I am home from my trip.

I have felt sick since we got out of the ocean yesterday at five. We went snorkeling and I got out and was so hungry I felt pregnant. Pregnant hungry is an entirely different animal than not pregnant hungry. Do you know what I mean? I have felt like that ever since. When our plane landed in Salt Lake I was seriously pondering throwing up. And for some reason we were stuck in the air because one of the run ways was not being used. So we were just circling in what they called a holding bin. I kept praying, please help me not throw up on the plane. Please let me make it to the airport bathroom. I still feel this way and I cannot get myself to eat anything except Pero and M&Ms. jj is probably getting sick of me whining about my current state of upset stomach.

You know another thing that is sick. As I typed upset stomach, I thought of all those commercials where they have songs and dances for upset stomachs and diarrhea. Those are really kind of perverse, and I would know. Obviously. But it seems to me you would just say it and not come up with some catching jingle about it.

For instance. I cannot remember what the medicine is or what it is used for, but a while ago I needed it because I remembered the symptoms that it treated and that it talked about aisle five. And that is all that I could remember. Aisle five. That did not help me at all. Aisle five. What the heck could it be? I don’t remember.

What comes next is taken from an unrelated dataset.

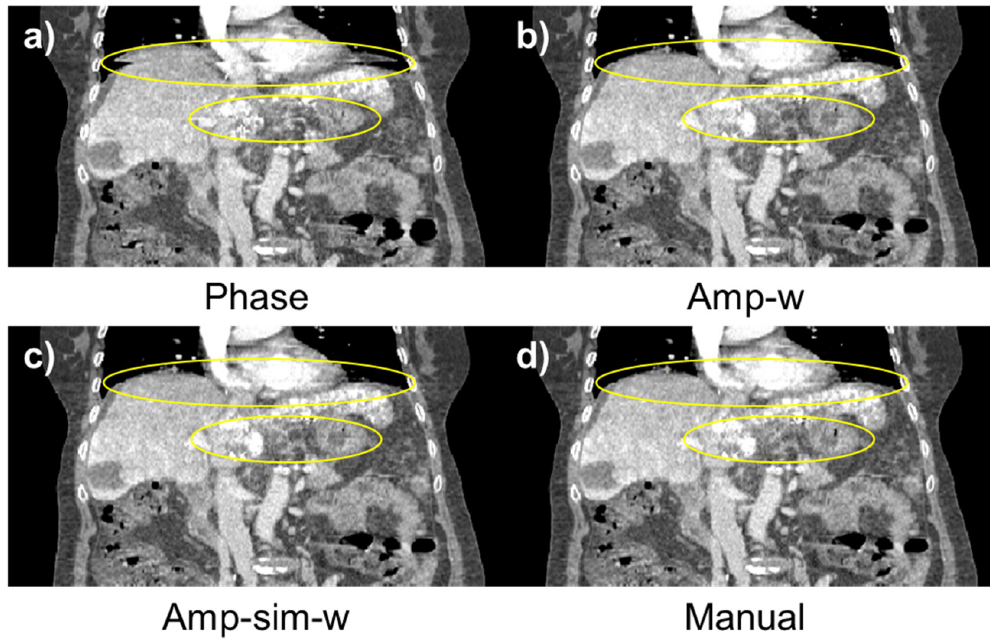
Fig 13. Coronal view of sorted 4DCT of the abdominal region according to the sorting algorithm. (Patient #33) a) conventional phase sorting, b) amplitude-weighted phase sorting, c) amplitude-weighted phase sorting with image similarity, and d) manual sorting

So I just found something that said it would work for my symptoms and left. It seems if they wanted you to remember what the medicine was they would say the symptoms and the name of the medicine a lot.

And then there is the stuff like Cialis. For erectile disfunction. With side effects of, well, you have heard the commericals. I don’t know of any guy that would go to the doctor for that side effect. It seems more likely that they would use it as a weapon of mass distruction.

jj just informed me that Sudafed is on Aisle Five. And also they have commercials for all these medicines with five minute long lists of side effects. I think that I would rather deal with the problem than have the side effects. And the longer they list the side effects the longer you are thinking, are you kidding me? This is supposed to help me feel better.

And the reason I am thinking medicine is because I could really use something to calm my stomach. And I might even take bleeding from the eyes as a side effect.